Opiates are drugs that are derived from narcotic alkaloids found in poppy plants, the two most abused of which are morphine and codeine. Prescription drugs containing opiates include hydrocodone and oxycodone, which are often sold under the brand names Vicodin and OxyContin, respectively. Pain relief is the most common therapeutic use of opiates; however, they also have a high potential for abuse due to their narcotic effects. 1 in 12 high school seniors reported nonmedical use of Vicodin. Opiates are often prescribed to treat chronic pain resulting from a terminal condition; they should be used with extreme caution for any pain which isn’t severe or chronic.

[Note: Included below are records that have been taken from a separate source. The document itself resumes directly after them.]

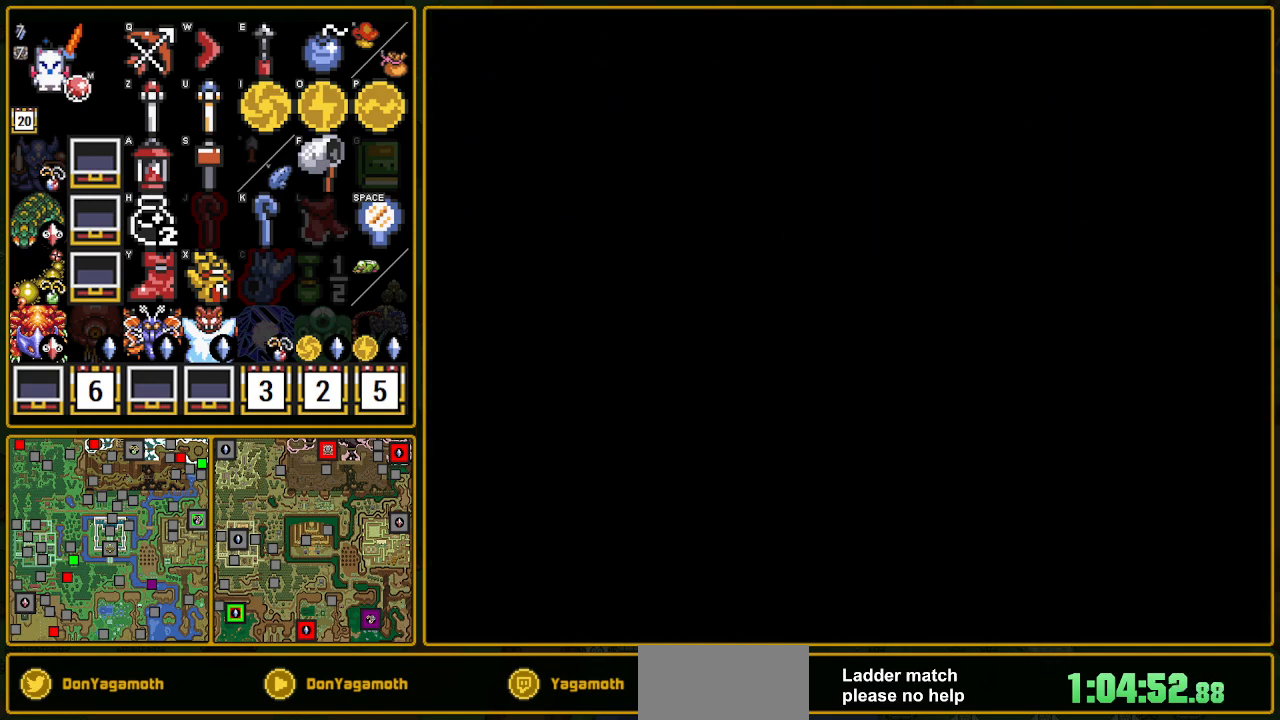
{"buttons": ["DPAD_UP"], "events": [[367, "DPAD_UP", "up"], [400, "DPAD_UP", "down"]]}
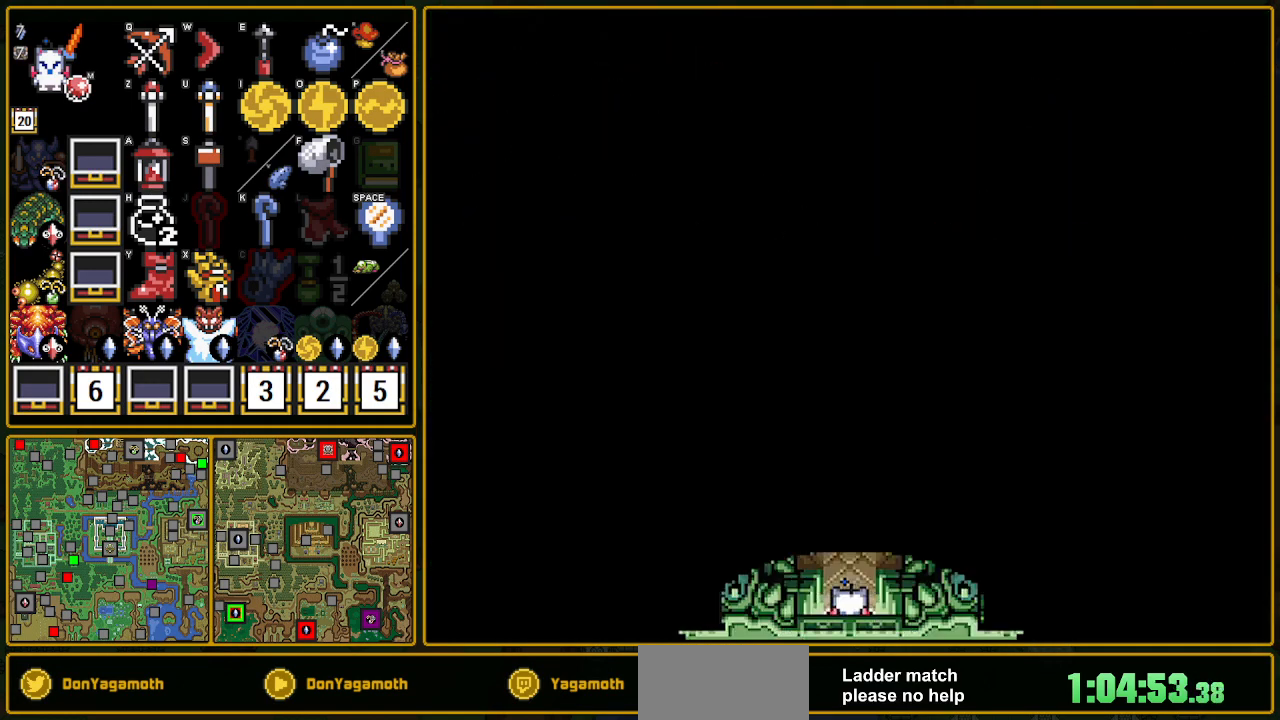
{"buttons": ["DPAD_UP"], "events": []}
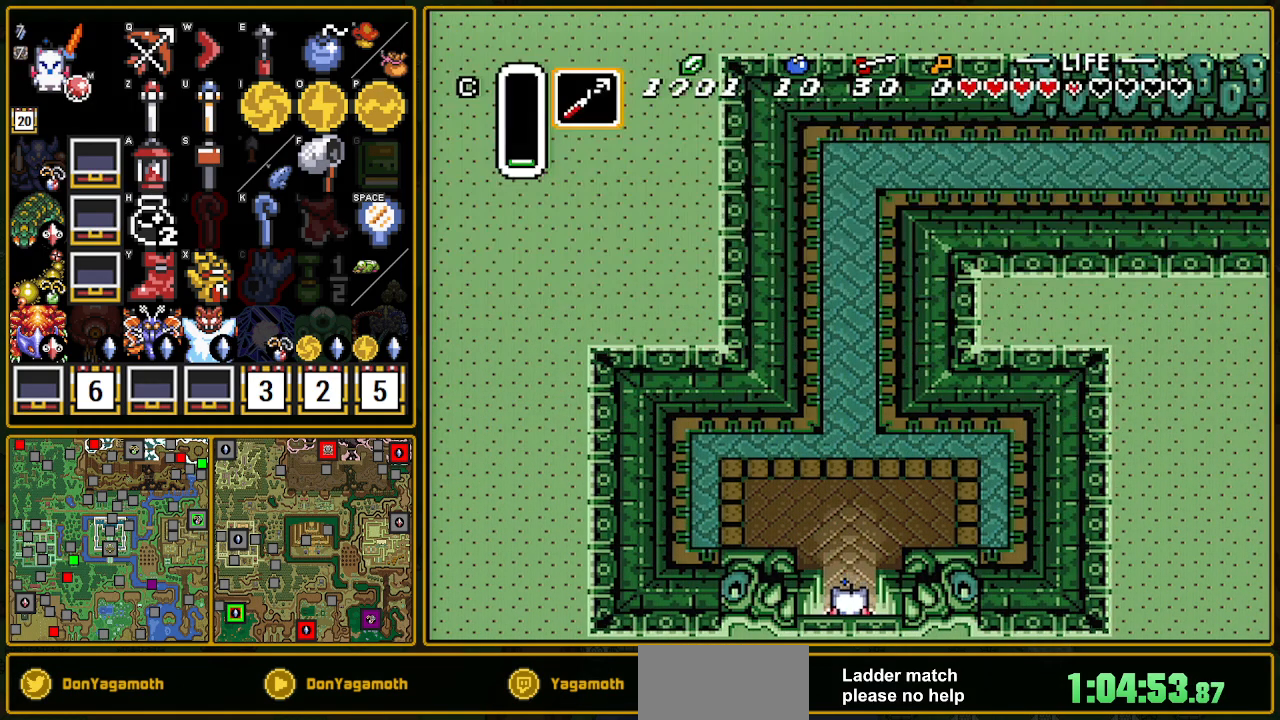
{"buttons": ["A", "DPAD_UP"], "events": [[100, "A", "down"]]}
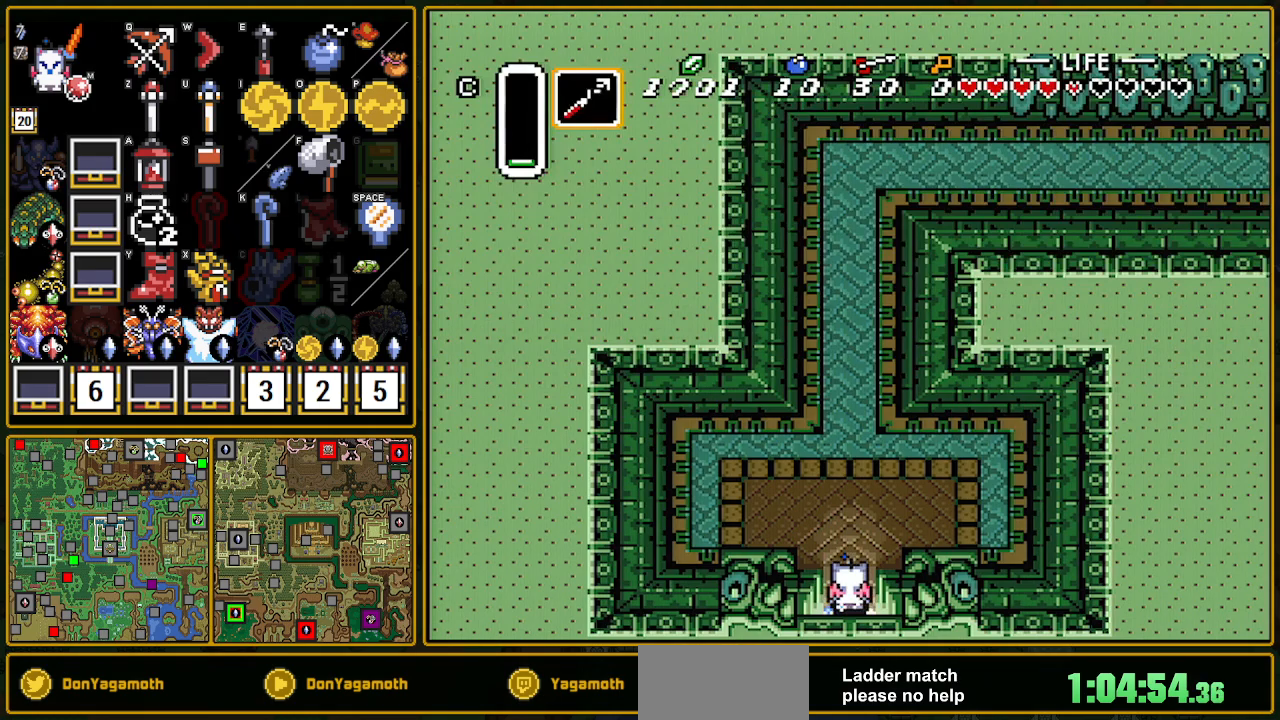
{"buttons": ["A", "DPAD_UP"], "events": []}
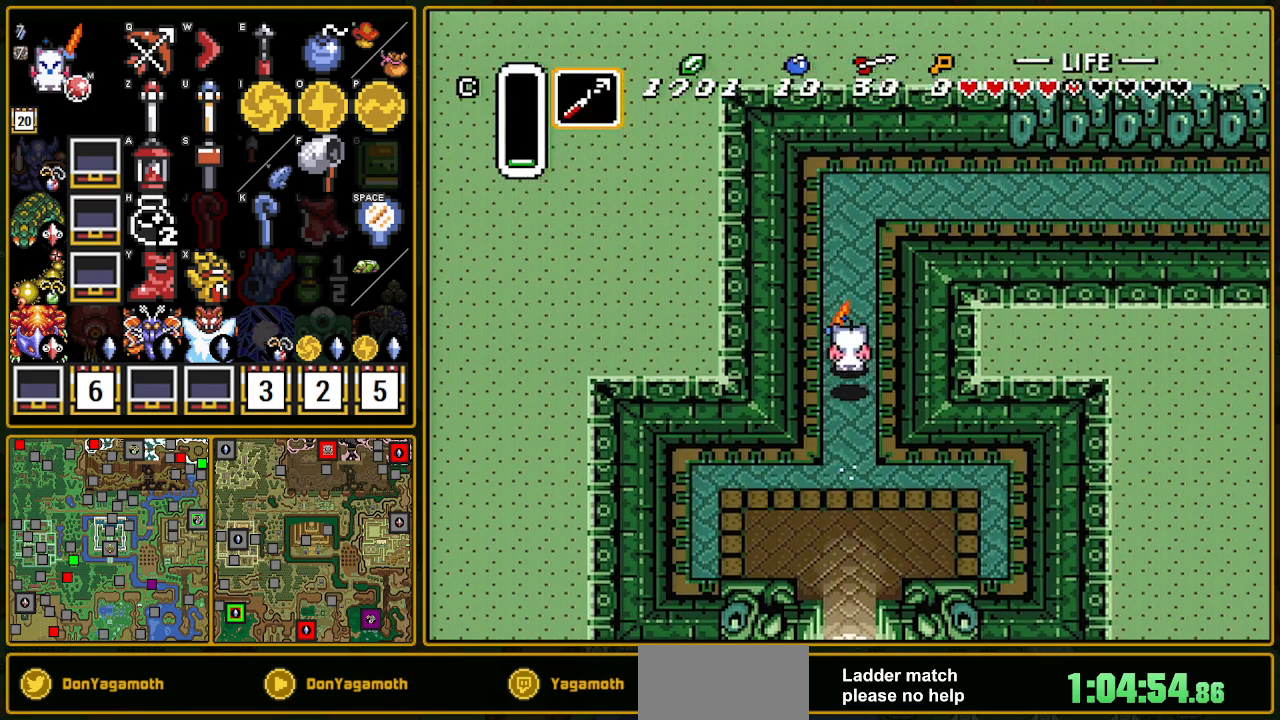
{"buttons": ["Y", "DPAD_RIGHT"], "events": [[17, "A", "up"], [217, "DPAD_RIGHT", "down"], [233, "DPAD_UP", "up"], [333, "Y", "down"], [467, "Y", "up"], [500, "Y", "down"]]}
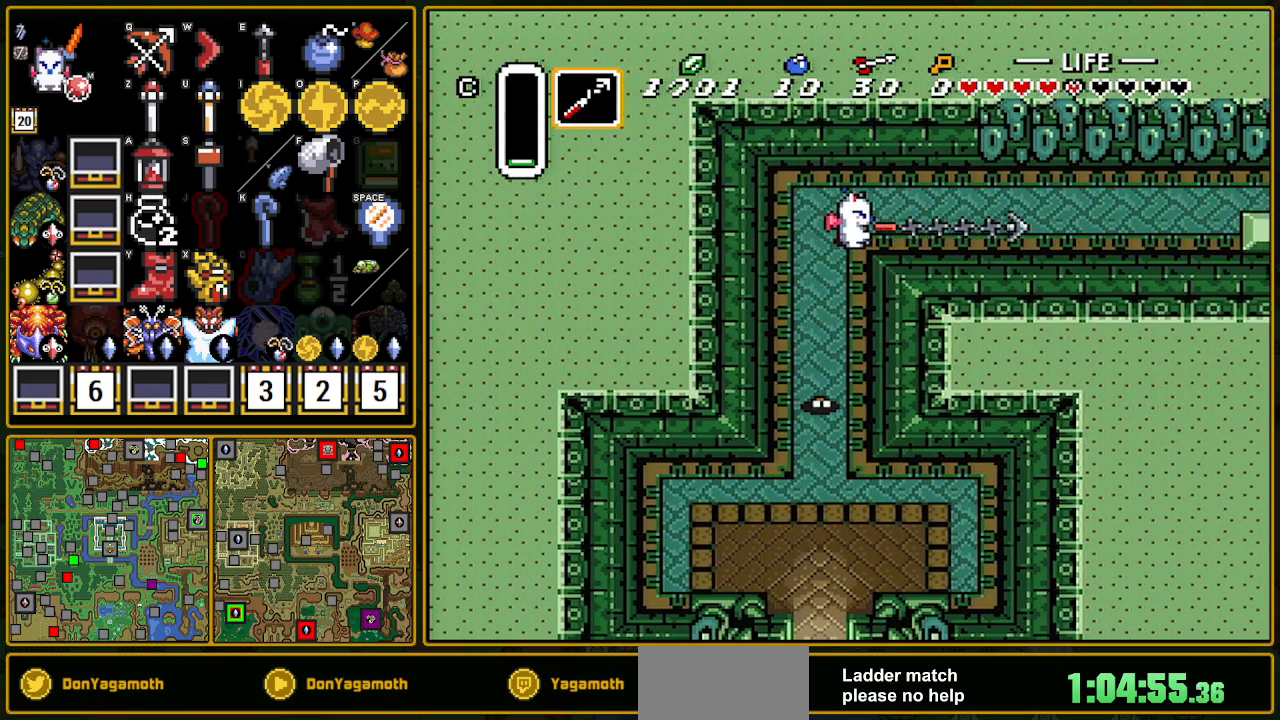
{"buttons": ["DPAD_UP", "DPAD_RIGHT"], "events": [[100, "Y", "up"], [317, "DPAD_UP", "down"]]}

The symptoms of opiate abuse include decreased respiration and blood pressure, poor coordination, constipation, and sweating. Opiate abuse can also cause confusion and depression. The symptoms of opiate abuse can be especially severe when it is mixed with alcohol.
Sedatives are generally drugs that reduce physiological functions. Prescription drugs in this category include alprazolam, which is commonly sold under the brand name Xanax. Diazepam is often sold under the brand name Valium, and zolpidem is typically sold as Ambien. They are typically prescribed as a treatment for anxiety and sleep disorders. The symptoms of sedative abuse include involuntary movements of the eyeballs, typically rapid jerking motions. Use of these drugs can also cause drowsiness, dizziness, and difficulty in walking. The behavioral signs of sedative abuse include confusion and a loss of judgment. Zolpidem belongs to a subclass of sedatives known as hypnotics, which can cause memory loss and sleepwalking.
Stimulants are drugs that increase physiological functions. Abused drugs that fall into this category include methamphetamine, which has a very high potential for addiction. Prescription stimulants include methylphenidate, which is sold under the trade name Ritalin. This particular stimulant is typically used to treat ADHD. Stimulants may also be prescribed for weight loss and some types of sleep disorders. The most common symptoms of stimulant abuse include an irregular heartbeat, high blood pressure, and rapid weight loss. The behavioral signs of this form of drug abuse include impulsive behavior, restlessness, insomnia, and agitation.
If a loved one displays a combination of these symptoms of prescription drug abuse, you should consider whether inpatient or outpatient drug treatment is best in order to have a full recovery.